Sudbury’s Wetlands: Sudbury hosts a diverse array of wetlands. The Sudbury River, Hop Brook, Pantry Brook, Landam Brook, and dozens of feeder streams snake through town creating a dense weave of riparian wetlands. Kettle hole ponds and wetlands offer reminders of the town’s glacial history. Marshes, swamps, and broad floodplains abound. Well over 100 vernal pools serve as breeding ponds for many amphibian species — including some of the state’s endangered species. Willis Pond, Grist Mill Pond, Carding Mill Pond, and many smaller ponds dot the landscape and provide significant wildlife habitat and recreational opportunities for residents.
Why We Protect Wetlands:
Wetlands provide a variety of free “services” to the town:
- Protection of public & private water supplies,
- Flood control
- Storm damage prevention
- Water and soil pollution prevention,
- Erosion and sedimentation control,
- Opportunities for passive recreation, and
- Wildlife habitat.
Some of these functions and values, such as flood control, are extremely expensive to replace by engineering means and often carry high long term maintenance costs. Other services — such as wildlife habitat — are irreplaceable.
How We Protect Wetlands:
Federal, state, and local laws provide overlapping legal protection of wetland resources in Sudbury. Sections 401 and 404 of the federal Clean Water Act give the US EPA and the Army Corps of Engineers jurisdiction over certain wetlands.
The Massachusetts Wetlands Protection Act regulates development and other activity in and around wetland resource areas. The Conservation Commission acts as the local agent for the Massachusetts Department of Environmental Protection in implementing and enforcing the Act.

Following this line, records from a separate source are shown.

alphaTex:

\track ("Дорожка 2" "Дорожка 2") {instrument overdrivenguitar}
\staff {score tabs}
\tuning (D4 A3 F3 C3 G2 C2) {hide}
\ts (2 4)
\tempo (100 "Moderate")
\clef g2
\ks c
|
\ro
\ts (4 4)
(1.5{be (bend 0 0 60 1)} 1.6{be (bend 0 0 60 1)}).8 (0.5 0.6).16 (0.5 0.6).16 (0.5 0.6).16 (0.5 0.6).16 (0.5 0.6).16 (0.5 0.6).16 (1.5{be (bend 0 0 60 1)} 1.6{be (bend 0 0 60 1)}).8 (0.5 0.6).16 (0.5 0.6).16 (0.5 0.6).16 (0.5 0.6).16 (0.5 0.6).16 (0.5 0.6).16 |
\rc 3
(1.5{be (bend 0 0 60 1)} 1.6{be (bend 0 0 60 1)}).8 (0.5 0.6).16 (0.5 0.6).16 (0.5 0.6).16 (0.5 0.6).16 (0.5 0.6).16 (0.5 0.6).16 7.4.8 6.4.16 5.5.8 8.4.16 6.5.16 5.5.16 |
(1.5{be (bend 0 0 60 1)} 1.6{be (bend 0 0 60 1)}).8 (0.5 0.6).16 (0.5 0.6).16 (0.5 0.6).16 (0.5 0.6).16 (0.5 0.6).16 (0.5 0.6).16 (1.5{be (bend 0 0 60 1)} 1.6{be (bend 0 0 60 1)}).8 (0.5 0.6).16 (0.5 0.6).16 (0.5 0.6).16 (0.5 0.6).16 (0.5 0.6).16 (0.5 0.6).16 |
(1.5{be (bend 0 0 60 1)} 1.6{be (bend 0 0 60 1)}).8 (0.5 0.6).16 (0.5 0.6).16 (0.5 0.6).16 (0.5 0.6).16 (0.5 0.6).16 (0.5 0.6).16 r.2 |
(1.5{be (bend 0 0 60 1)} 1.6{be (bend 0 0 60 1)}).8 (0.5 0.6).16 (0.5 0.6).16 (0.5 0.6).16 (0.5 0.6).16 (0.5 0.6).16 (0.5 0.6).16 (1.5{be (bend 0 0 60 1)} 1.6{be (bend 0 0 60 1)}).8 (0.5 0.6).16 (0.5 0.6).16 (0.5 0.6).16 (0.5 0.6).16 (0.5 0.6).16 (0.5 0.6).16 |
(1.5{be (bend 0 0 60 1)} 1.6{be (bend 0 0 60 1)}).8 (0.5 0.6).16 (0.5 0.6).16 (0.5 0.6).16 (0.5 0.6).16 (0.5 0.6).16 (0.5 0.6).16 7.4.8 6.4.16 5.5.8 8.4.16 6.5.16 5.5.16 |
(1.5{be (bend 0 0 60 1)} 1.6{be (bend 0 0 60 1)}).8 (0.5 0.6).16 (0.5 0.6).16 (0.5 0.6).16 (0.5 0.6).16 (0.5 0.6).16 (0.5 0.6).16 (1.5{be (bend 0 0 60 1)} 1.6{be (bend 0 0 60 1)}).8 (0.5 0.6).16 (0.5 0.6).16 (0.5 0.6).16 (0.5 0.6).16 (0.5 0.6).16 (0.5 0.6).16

The Massachusetts Wetlands Protection Act
The Sudbury Wetlands Administration Bylaw moves several steps beyond the Massachusetts Wetlands Protection Act to protect local wetlands. A number additional interests and values are identified: erosion and sedimentation control, agriculture, and passive recreation. Vernal pools are protected as a significant additional wetland resource. Smaller ponds are protected. And most importantly, upland areas within 100 feet of wetlands, and within 200 feet of rivers and streams, have been given resource status as adjascent upland resources and are fully protected.